Segment Start: Records to process
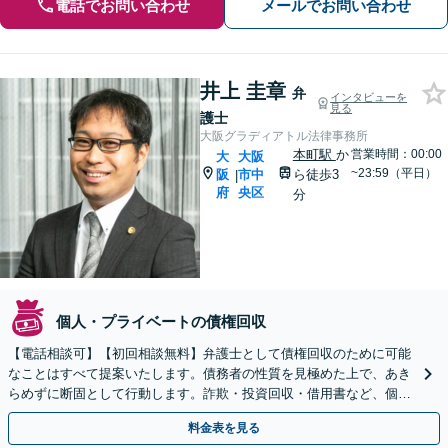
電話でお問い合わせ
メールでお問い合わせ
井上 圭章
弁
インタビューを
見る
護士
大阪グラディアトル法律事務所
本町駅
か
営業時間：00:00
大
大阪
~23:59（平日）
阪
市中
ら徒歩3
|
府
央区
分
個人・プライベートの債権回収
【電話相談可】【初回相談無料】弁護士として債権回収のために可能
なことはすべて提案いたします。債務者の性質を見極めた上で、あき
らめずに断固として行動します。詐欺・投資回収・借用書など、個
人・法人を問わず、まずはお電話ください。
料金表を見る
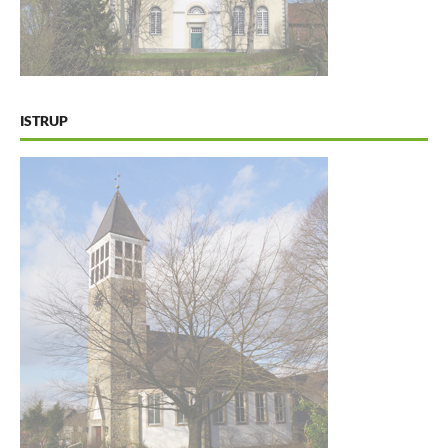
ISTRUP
Segment End: Records to process
Segment Start: Records to process
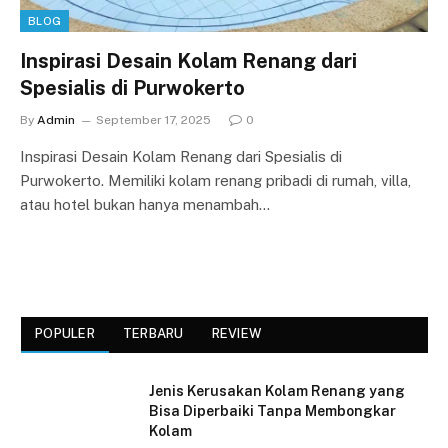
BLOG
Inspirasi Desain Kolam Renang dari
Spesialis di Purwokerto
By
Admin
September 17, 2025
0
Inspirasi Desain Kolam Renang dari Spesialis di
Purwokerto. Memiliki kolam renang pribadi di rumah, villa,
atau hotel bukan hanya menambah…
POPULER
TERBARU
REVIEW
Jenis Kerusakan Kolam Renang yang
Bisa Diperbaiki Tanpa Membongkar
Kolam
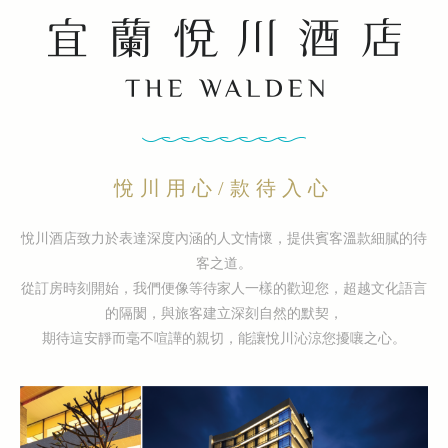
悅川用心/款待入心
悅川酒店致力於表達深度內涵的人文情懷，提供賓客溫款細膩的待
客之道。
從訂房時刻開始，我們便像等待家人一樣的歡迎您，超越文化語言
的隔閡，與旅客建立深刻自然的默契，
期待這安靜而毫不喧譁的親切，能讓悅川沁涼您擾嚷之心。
Segment End: Records to process
Exercise description: Please count the lines in the records that contain the string "Spesialis", treating uppercase and lowercase as different, and reply with only that number.

Response below: 2